DATASET EXCERPT —
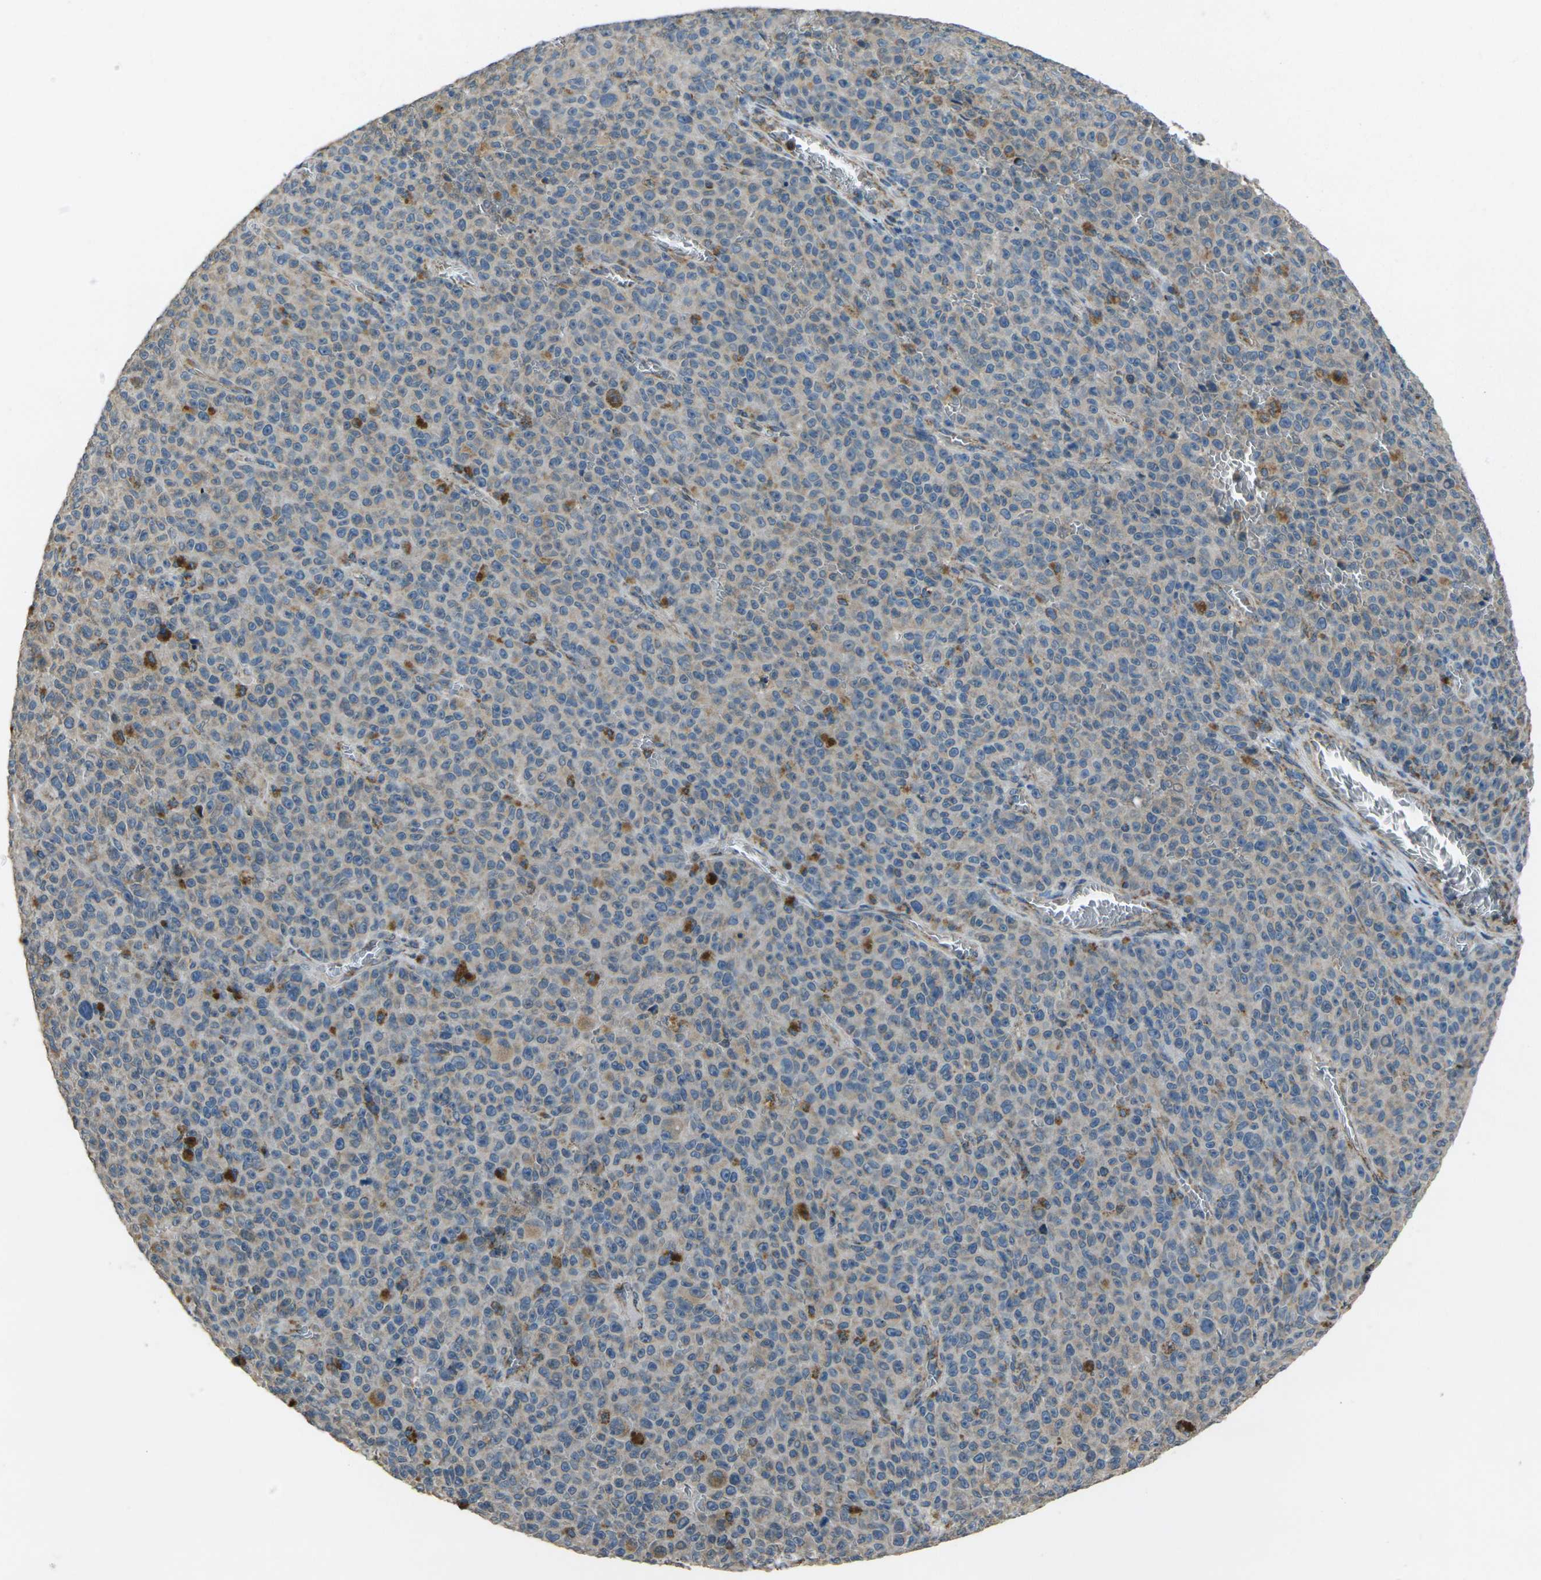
{"staining": {"intensity": "moderate", "quantity": "<25%", "location": "cytoplasmic/membranous"}, "tissue": "melanoma", "cell_type": "Tumor cells", "image_type": "cancer", "snomed": [{"axis": "morphology", "description": "Malignant melanoma, NOS"}, {"axis": "topography", "description": "Skin"}], "caption": "Human malignant melanoma stained for a protein (brown) demonstrates moderate cytoplasmic/membranous positive staining in approximately <25% of tumor cells.", "gene": "TMEM120B", "patient": {"sex": "female", "age": 82}}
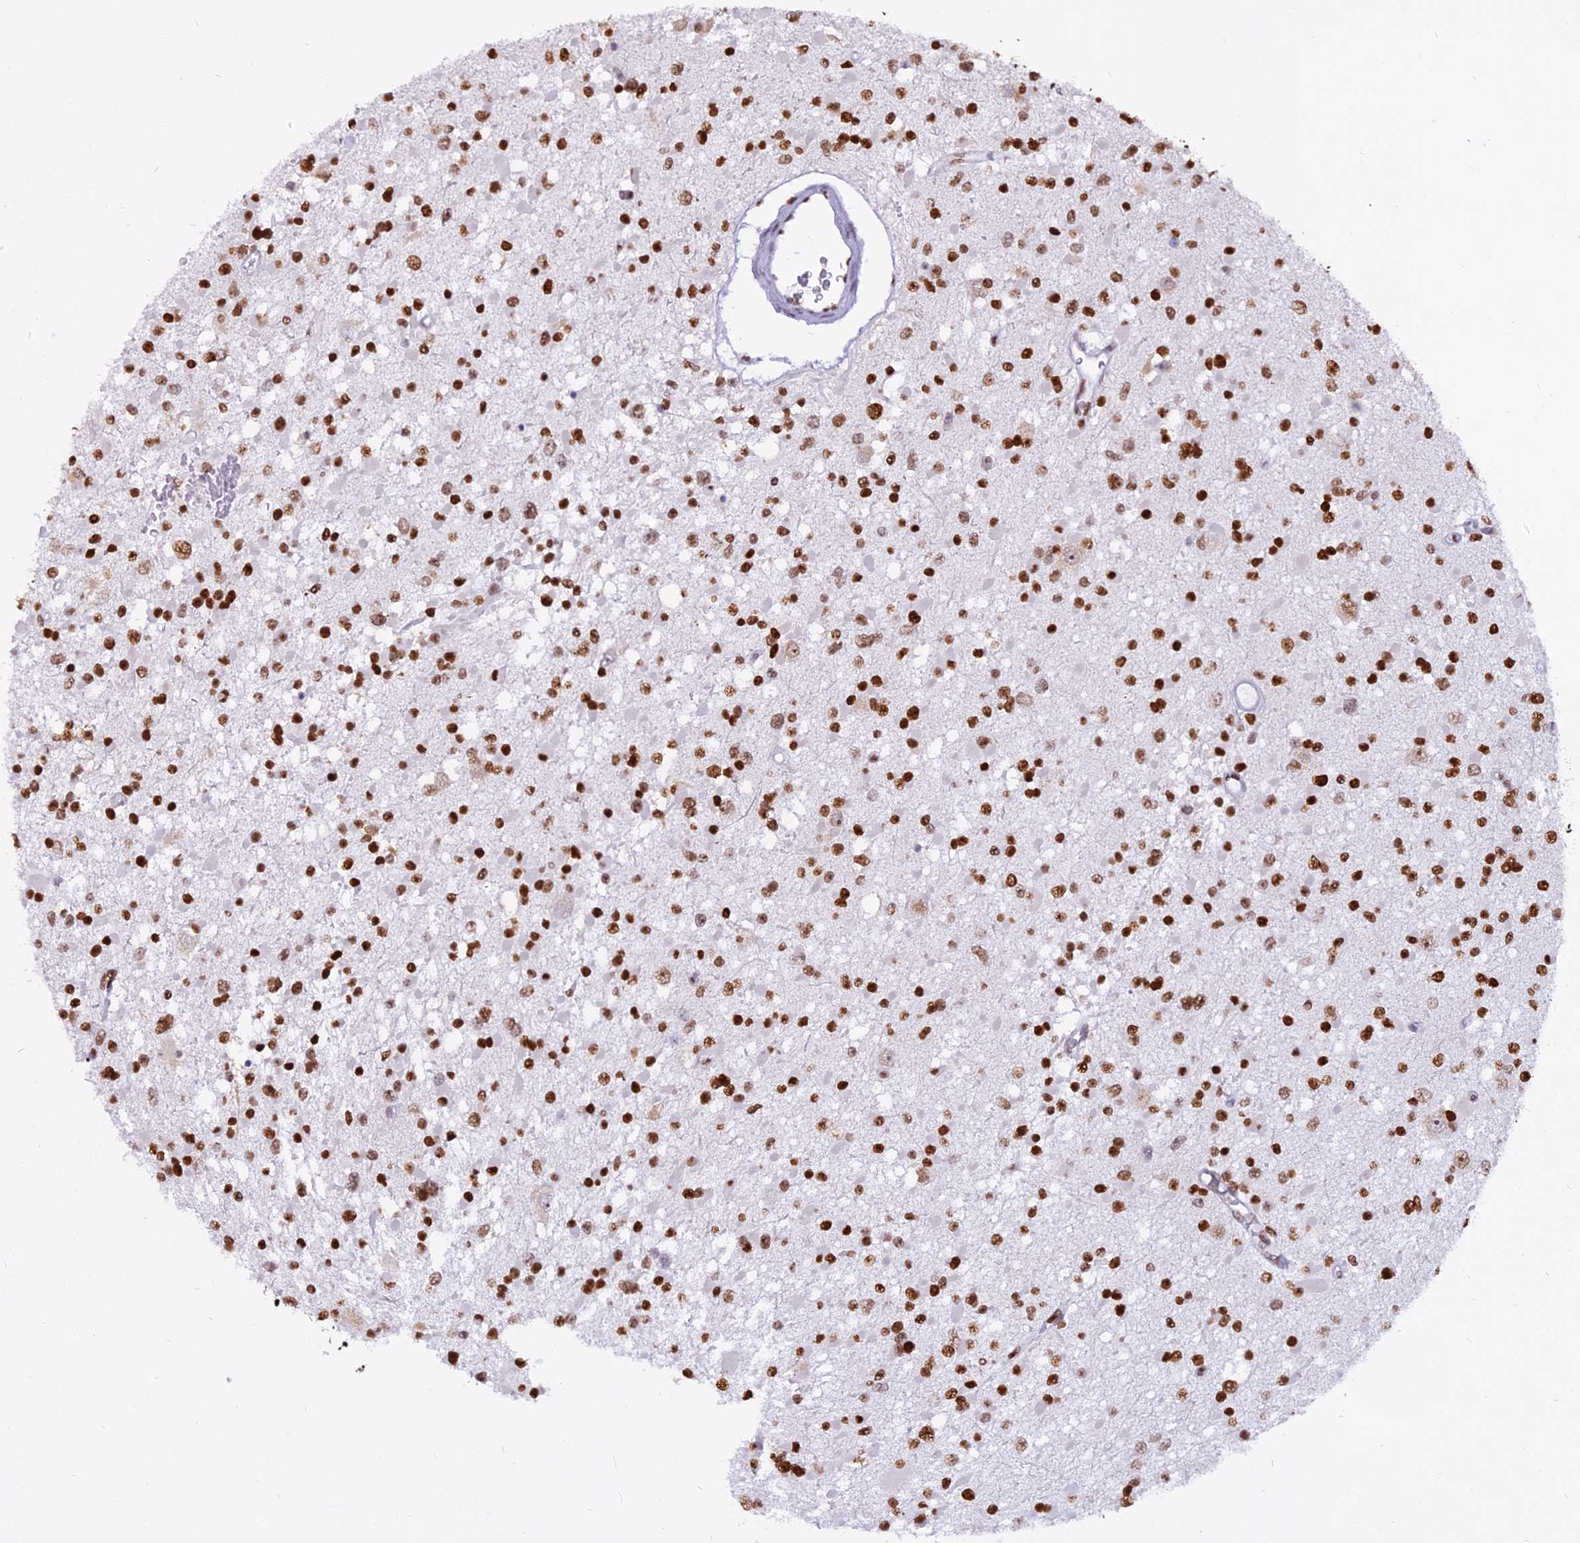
{"staining": {"intensity": "strong", "quantity": ">75%", "location": "nuclear"}, "tissue": "glioma", "cell_type": "Tumor cells", "image_type": "cancer", "snomed": [{"axis": "morphology", "description": "Glioma, malignant, Low grade"}, {"axis": "topography", "description": "Brain"}], "caption": "IHC (DAB (3,3'-diaminobenzidine)) staining of low-grade glioma (malignant) reveals strong nuclear protein staining in approximately >75% of tumor cells. (Brightfield microscopy of DAB IHC at high magnification).", "gene": "PARP1", "patient": {"sex": "female", "age": 22}}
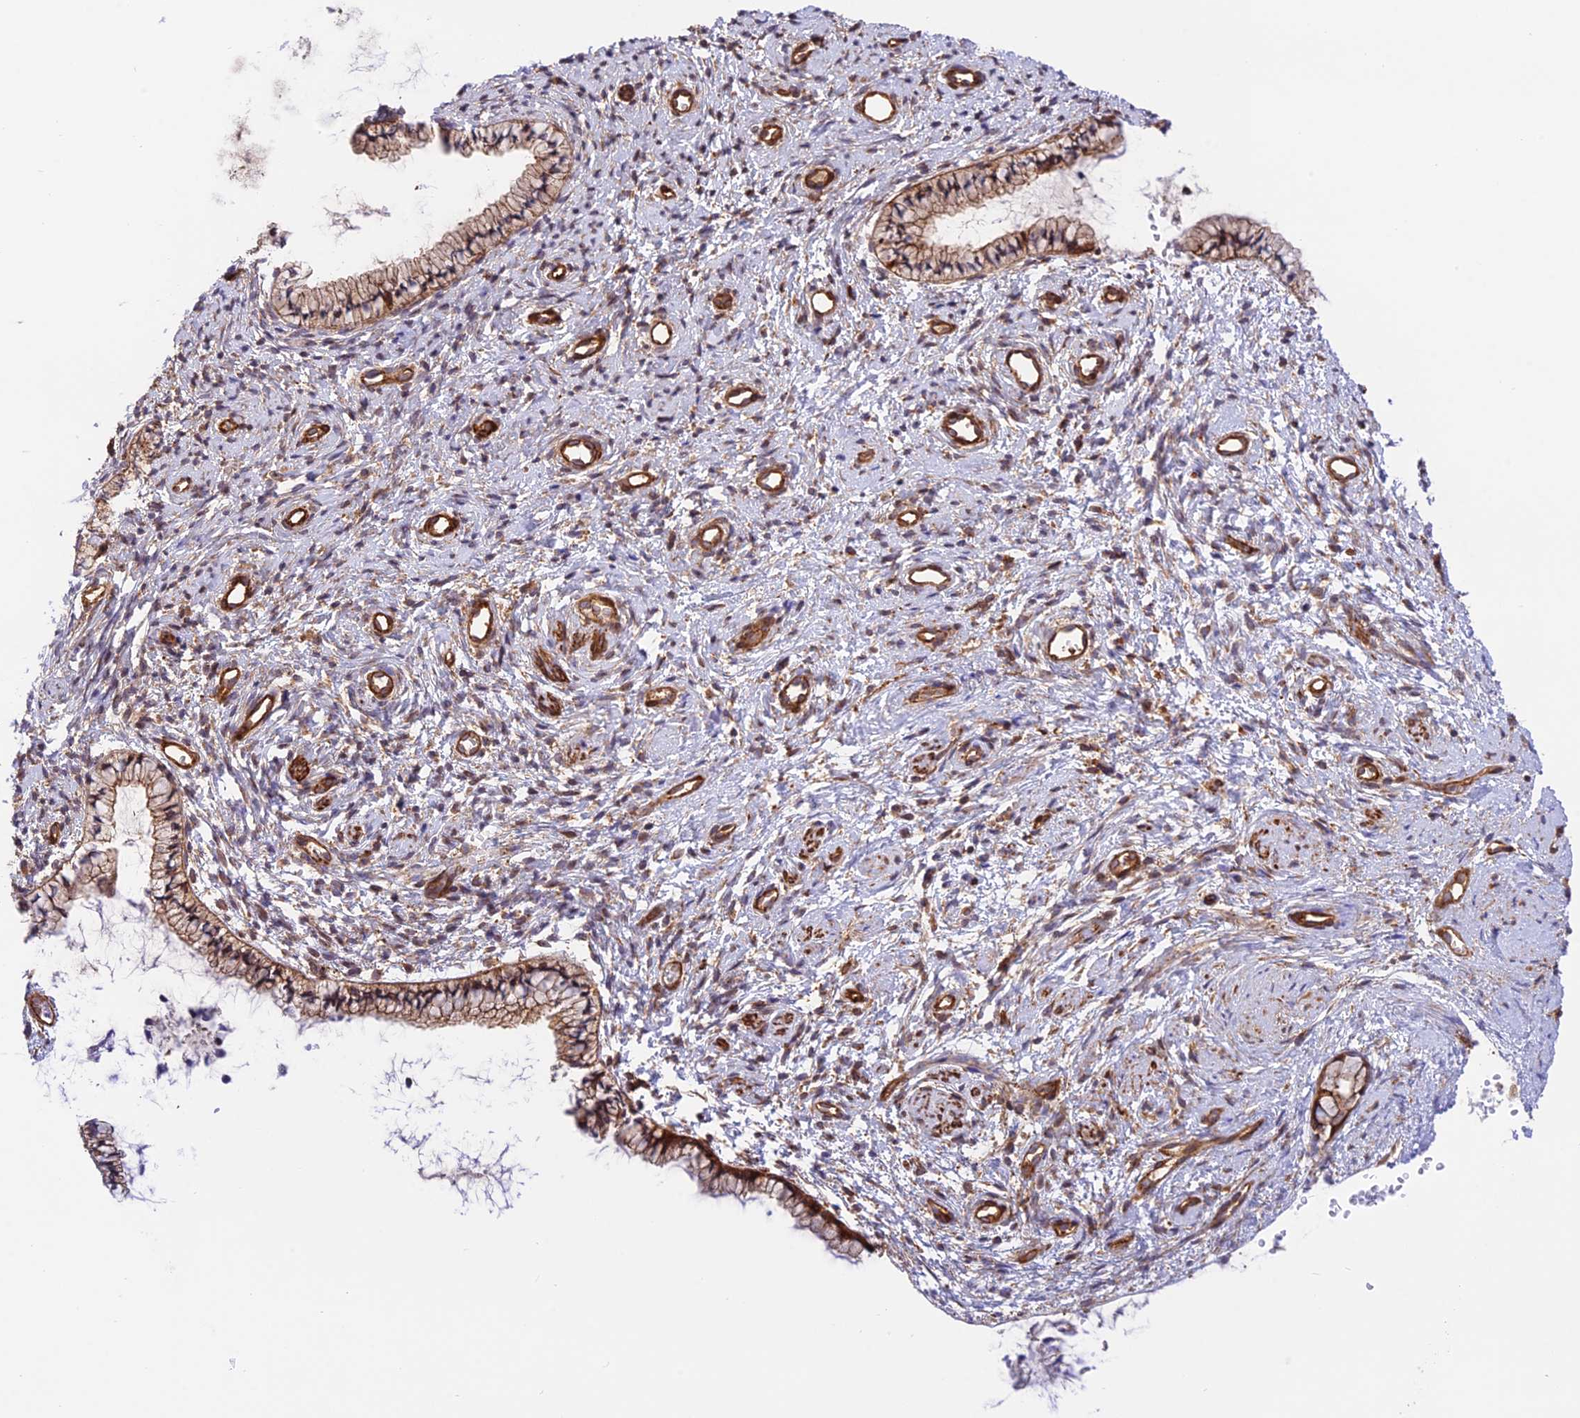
{"staining": {"intensity": "strong", "quantity": ">75%", "location": "cytoplasmic/membranous"}, "tissue": "cervix", "cell_type": "Glandular cells", "image_type": "normal", "snomed": [{"axis": "morphology", "description": "Normal tissue, NOS"}, {"axis": "topography", "description": "Cervix"}], "caption": "Glandular cells demonstrate high levels of strong cytoplasmic/membranous staining in about >75% of cells in benign cervix. The staining was performed using DAB (3,3'-diaminobenzidine) to visualize the protein expression in brown, while the nuclei were stained in blue with hematoxylin (Magnification: 20x).", "gene": "EVI5L", "patient": {"sex": "female", "age": 57}}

WHAT YOU ARE ASKED TO DO — Reproduce the whole listing verbatim. Pictures stay out of the copy.

EXERCISE OUTPUT —
{"staining": {"intensity": "moderate", "quantity": "<25%", "location": "cytoplasmic/membranous"}, "tissue": "melanoma", "cell_type": "Tumor cells", "image_type": "cancer", "snomed": [{"axis": "morphology", "description": "Malignant melanoma, NOS"}, {"axis": "topography", "description": "Skin"}], "caption": "Human malignant melanoma stained for a protein (brown) demonstrates moderate cytoplasmic/membranous positive staining in approximately <25% of tumor cells.", "gene": "TMEM120B", "patient": {"sex": "female", "age": 82}}
{"staining": {"intensity": "strong", "quantity": ">75%", "location": "nuclear"}, "tissue": "glioma", "cell_type": "Tumor cells", "image_type": "cancer", "snomed": [{"axis": "morphology", "description": "Glioma, malignant, Low grade"}, {"axis": "topography", "description": "Brain"}], "caption": "IHC (DAB (3,3'-diaminobenzidine)) staining of low-grade glioma (malignant) reveals strong nuclear protein staining in approximately >75% of tumor cells. (Brightfield microscopy of DAB IHC at high magnification).", "gene": "PARP1", "patient": {"sex": "female", "age": 22}}
{"staining": {"intensity": "strong", "quantity": ">75%", "location": "cytoplasmic/membranous"}, "tissue": "cervix", "cell_type": "Glandular cells", "image_type": "normal", "snomed": [{"axis": "morphology", "description": "Normal tissue, NOS"}, {"axis": "topography", "description": "Cervix"}], "caption": "Glandular cells demonstrate high levels of strong cytoplasmic/membranous staining in about >75% of cells in benign cervix. The staining was performed using DAB (3,3'-diaminobenzidine) to visualize the protein expression in brown, while the nuclei were stained in blue with hematoxylin (Magnification: 20x).", "gene": "EVI5L", "patient": {"sex": "female", "age": 57}}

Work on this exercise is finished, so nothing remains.